→ **What is expected**
In the copy of the lines below, leave out pictures and print everything else exactly.
═══ Recorded information
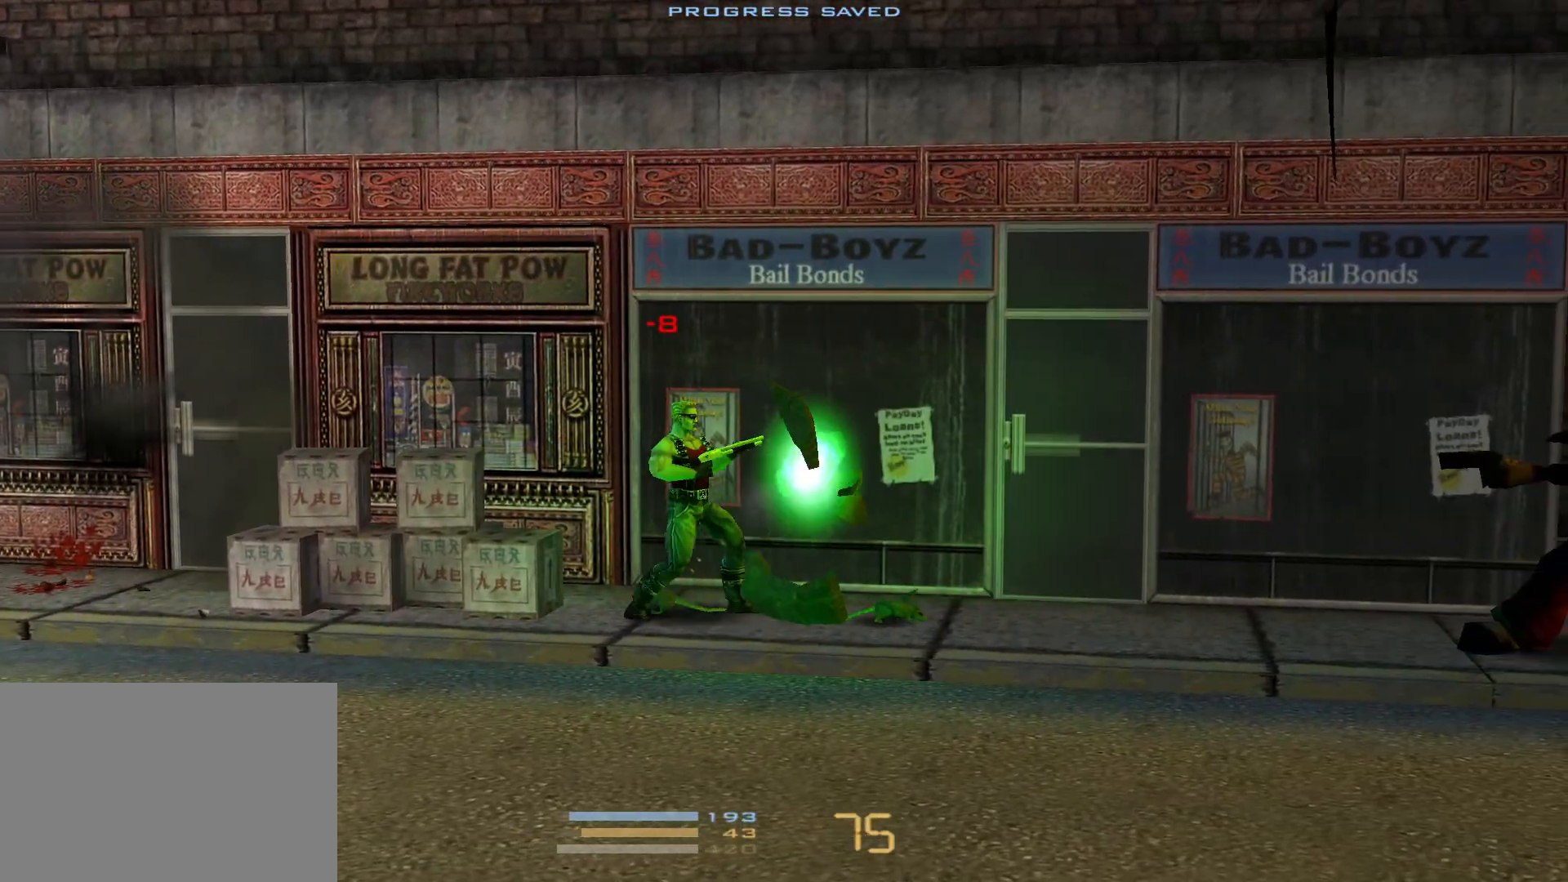
{"keys": ["1", "right", "shoot"], "events": [[333, "shoot", "down"], [383, "3", "down"], [417, "1", "down"], [467, "3", "up"]]}
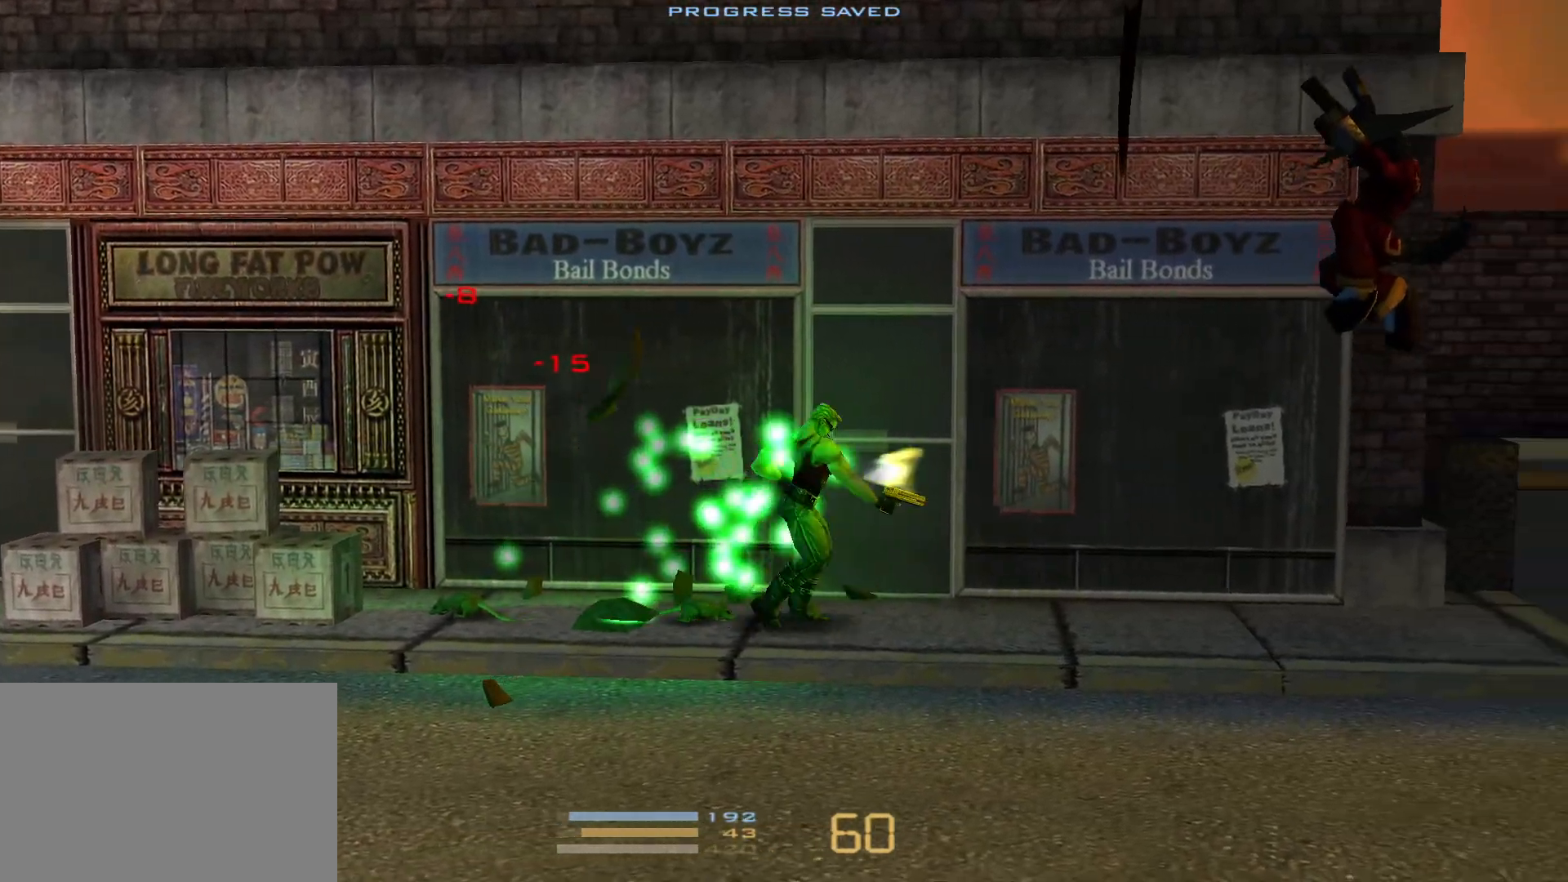
{"keys": ["1", "right", "shoot"], "events": [[67, "1", "up"], [117, "shoot", "up"], [200, "3", "down"], [200, "shoot", "down"], [300, "1", "down"], [333, "3", "up"], [383, "1", "up"], [383, "3", "down"], [433, "1", "down"], [483, "3", "up"]]}
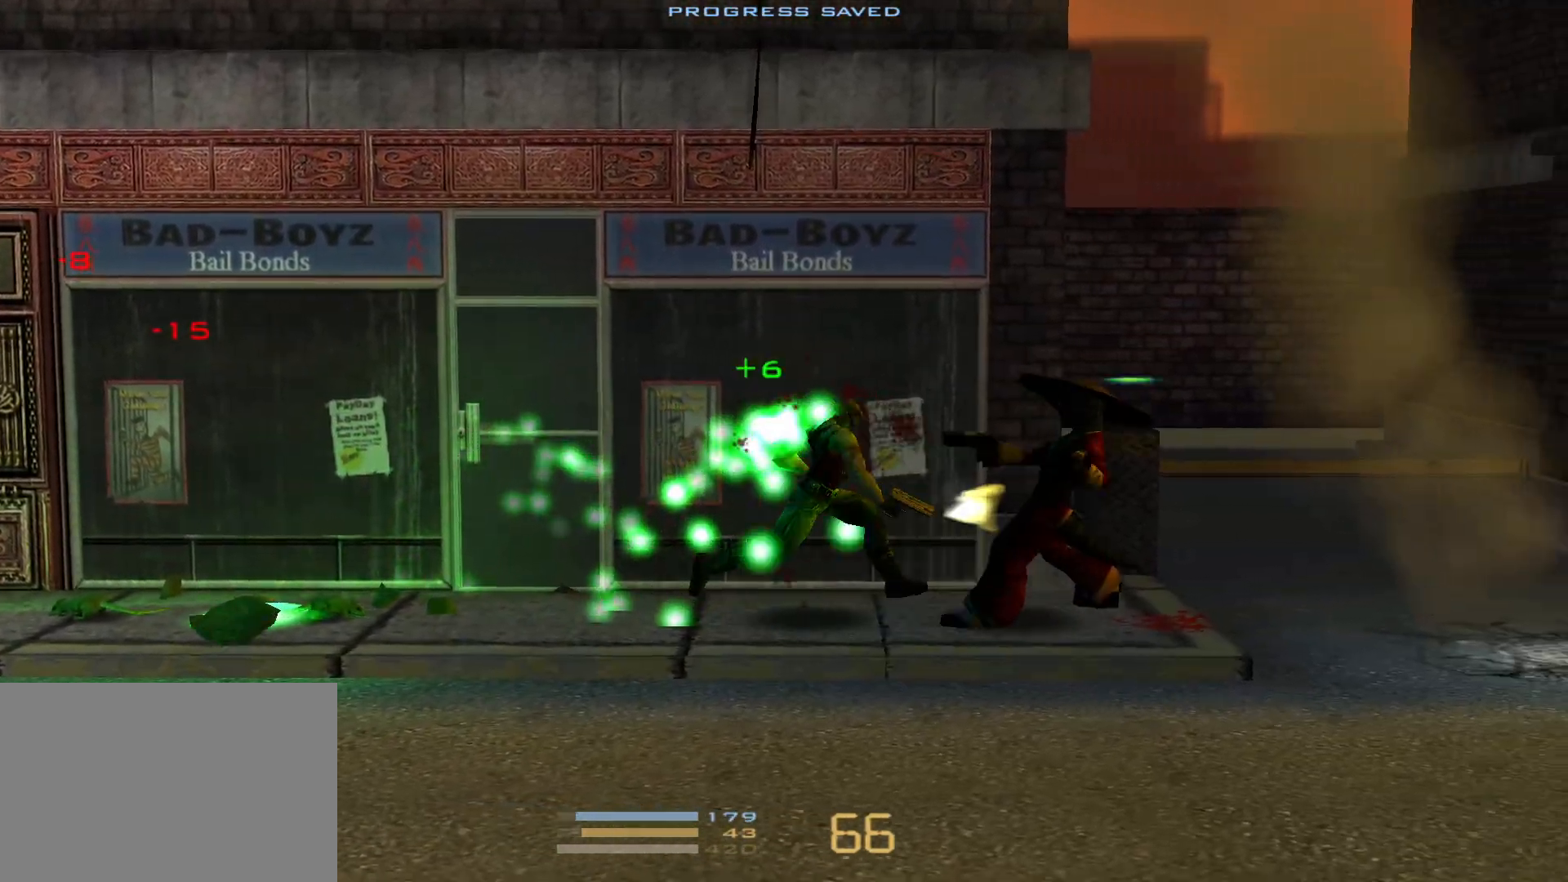
{"keys": ["1", "3", "right", "shoot"], "events": [[33, "1", "up"], [33, "3", "down"], [83, "1", "down"], [83, "3", "up"], [117, "3", "down"], [217, "3", "up"], [267, "1", "up"], [267, "3", "down"], [317, "1", "down"], [400, "1", "up"], [450, "1", "down"]]}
══════
→ **Problem solution**
{"keys": ["1", "right", "shoot"], "events": [[333, "shoot", "down"], [383, "3", "down"], [417, "1", "down"], [467, "3", "up"]]}
{"keys": ["1", "right", "shoot"], "events": [[67, "1", "up"], [117, "shoot", "up"], [200, "3", "down"], [200, "shoot", "down"], [300, "1", "down"], [333, "3", "up"], [383, "1", "up"], [383, "3", "down"], [433, "1", "down"], [483, "3", "up"]]}
{"keys": ["1", "3", "right", "shoot"], "events": [[33, "1", "up"], [33, "3", "down"], [83, "1", "down"], [83, "3", "up"], [117, "3", "down"], [217, "3", "up"], [267, "1", "up"], [267, "3", "down"], [317, "1", "down"], [400, "1", "up"], [450, "1", "down"]]}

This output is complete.